The statewide attempt to de-emphasize core academics became more apparent in an early 2010 scandal a Richardson’s TEA Region 10. Teacher certification candidates were required to study the following material:
“Teachers must not define education as basic skills…..rather, as educators, we must help people become committed to social change”.
It is not difficult to determine the negative impact of de-emphasizing core academics in a school district. The district’s all-out stampede to common core-related teaching strategies as subtly defined by the TASA vision has only exacerbated the decline of academic performance.
- Here are just a few student academic performance statistics from the Richardson ISD:
- STAAR test scores comparing 2014 to 2015: Out of 22 tests – 1 is up, 16 are down, 5 no change.
- The aforementioned relaxation of reading policy has come back to bite the district. STAAR reading tests were first incorporated in 2012. In 2012, all 6 grades tested (grades 3 thru 8) read above the Texas state average. Since, there has been a steady decline of reading test scores. By 2015, NONE of the 6 grades read above Texas state average. But the 2015-2016 RISD District Improvement Plan barely mentions this across the board reading deficiency. As a direct result of this astounding lack of assigning accountability, recently released 2016 STAAR reading scores for grades 5 and 8 reveal that these two RISD grades still do not read above the Texas state average. The obvious conclusion….In the district’s enthusiasm to implement TASA vision-based common core related teaching strategies, this Board is not concerned that our kids cannot read.
- Per the Texas Education Agency, there are 5 failing schools in RISD, the highest in recent history. Based upon recent comments, more failing schools are on the horizon.
- The NICHE survey of hundreds of parents and citizens ranks RISD #20 among DFW Metroplex public school districts. When I moved my family to the DFW area, Highland Park and Richardson were #1 and #2.
- This performance can only be described as a significant collapse of what was once one of the DFW Metroplex’s most admired school districts.
There are solid vision-related reasons why RISD student academic performance is in decline.
There is an across-the-board sacrifice of academic rigor in favor of transformed, common core-related teaching strategies that promotes students teaching students, abstract concepts like 21st Century Learning and Project Based Learning, and implementing the common core “4 C’s”: Collaboration, communication, creativity, and critical thinking.
Knowledge of facts is downplayed, almost mocked. Describing 21st Century Learning, one speaker at a 2015 North Texas Superintendent’s Consortium said….. “Memorization is unimportant, since information is only one Google click away.”
But in his book, Cultural Literacy, E. D. Hirsch writes, “There is a network of information that all readers must possess. It is background information, stored in their minds, that enables them to take up a newspaper and read with an adequate level of comprehension, getting the point, grasping the implications, relating to the unstated context which gives meaning to what they read.”

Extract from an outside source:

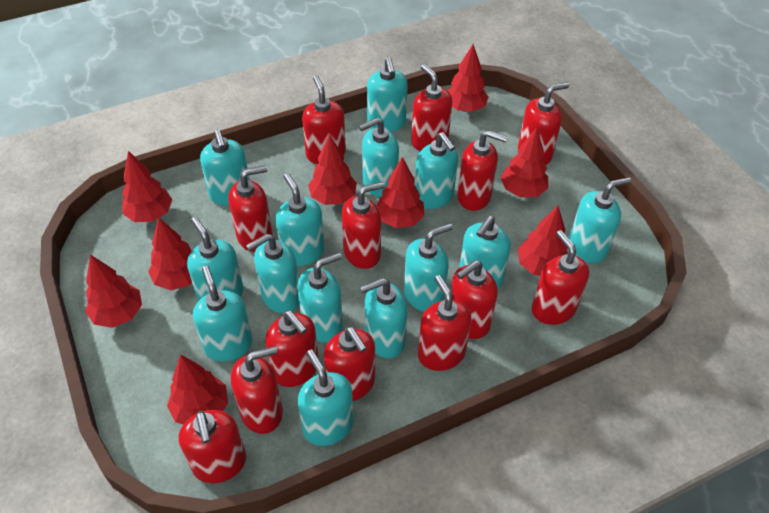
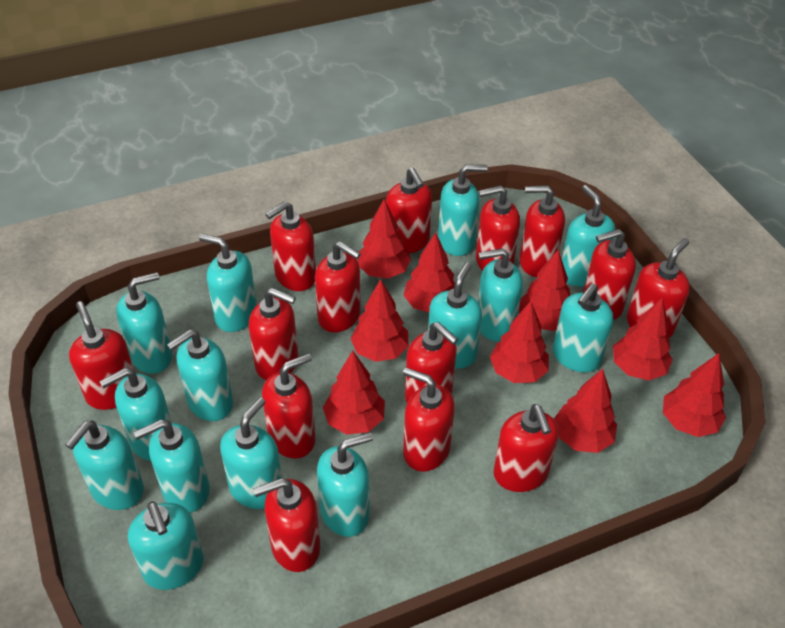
red soap dispenser: [179,410,246,483] [228,166,273,252] [231,346,283,434] [265,311,319,387] [302,75,346,164] [324,326,375,401] [342,182,385,269] [411,64,452,151] [418,275,472,371] [451,260,498,339] [457,130,508,211] [518,82,569,165] [532,230,589,325] = 13 -> [69,301,134,410] [249,288,298,380] [253,478,320,572] [262,353,315,459] [266,201,316,291] [315,241,361,332] [386,168,432,254] [403,368,455,472] [405,322,458,402] [476,185,520,271] [494,404,559,492] [519,185,565,277] [583,229,636,320] [627,238,690,338] = 14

An example: Consider the words, “Oh say can you see, by the dawn’s early light”. The third grade state standards (TEKS) require learning about Francis Scott Key and his all-night vigil in Baltimore harbor during the War of 1812. In promoting the new strategies, we often hear the common core-related criticism of current curriculum, “a mile wide and an inch deep”. If the new strategies omit the “mile wide/inch deep” founding fathers and American exceptionalism histories, surely the story of Francis Scott Key will be also relegated to the dustbin of U.S. history The result? Students who do not possess that network of information will be unable to comprehend, nor appreciate, the meaning of the words of our National Anthem.
Sacrificing academic knowledge is a damaging price for our students to pay, in return for the implementation of the unproven teaching strategies promoted by Texas’ education establishment..

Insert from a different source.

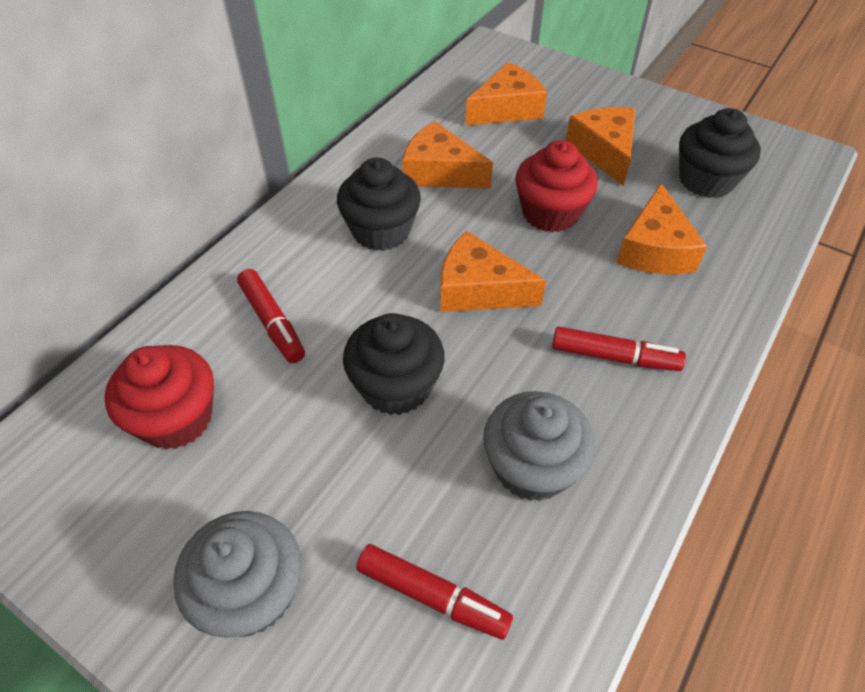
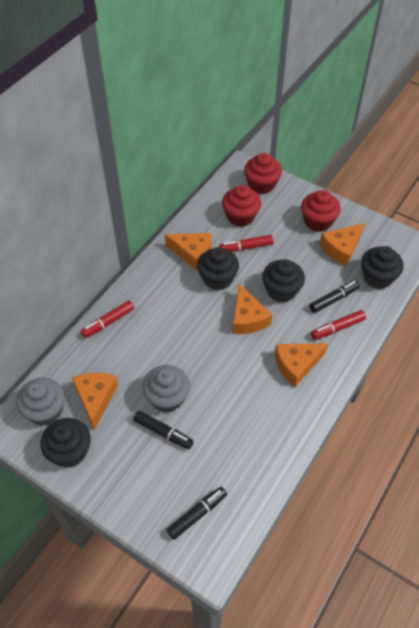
black cupcake: [337,158,421,251] [343,313,445,415] [679,108,761,198] = 3 -> [41,418,91,468] [197,247,239,290] [262,259,305,303] [361,246,404,289] = 4
black marker: none = 0 -> [133,411,194,449] [167,487,227,540] [309,280,360,313] = 3
red cupcake: [105,345,214,449] [515,140,598,233] = 2 -> [222,185,261,227] [244,153,282,194] [301,190,341,232] = 3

- Expand prohibition of common core state standards to include common core-related teaching strategies, such as project based learning, 21st Century Learning’s over emphasis on computer technology, college and career readiness, and de-emphasis of academic knowledge.
- Return to traditional teaching, to allow students to achieve a level of academic knowledge necessary for them to function as informed citizens of the Texas community.